Fake-HR1: Rethinking Reasoning of Vision Language Model for Synthetic Image Detection
This work addresses efficiency issues in synthetic image detection for applications requiring real-time processing, though it is incremental as it builds on existing reasoning methods.
The paper tackles the problem of excessive resource overhead in synthetic image detection by proposing Fake-HR1, a model that adaptively decides when to use reasoning, resulting in improved detection performance and response efficiency compared to existing LLMs.

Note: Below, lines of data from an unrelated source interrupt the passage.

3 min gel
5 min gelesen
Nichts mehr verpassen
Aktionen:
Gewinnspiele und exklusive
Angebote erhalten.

Recent studies have demonstrated that incorporating Chain-of-Thought (CoT) reasoning into the detection process can enhance a model's ability to detect synthetic images. However, excessively lengthy reasoning incurs substantial resource overhead, including token consumption and latency, which is particularly redundant when handling obviously generated forgeries. To address this issue, we propose Fake-HR1, a large-scale hybrid-reasoning model that, to the best of our knowledge, is the first to adaptively determine whether reasoning is necessary based on the characteristics of the generative detection task. To achieve this, we design a two-stage training framework: we first perform Hybrid Fine-Tuning (HFT) for cold-start initialization, followed by online reinforcement learning with Hybrid-Reasoning Grouped Policy Optimization (HGRPO) to implicitly learn when to select an appropriate reasoning mode. Experimental results show that Fake-HR1 adaptively performs reasoning across different types of queries, surpassing existing LLMs in both reasoning ability and generative detection performance, while significantly improving response efficiency.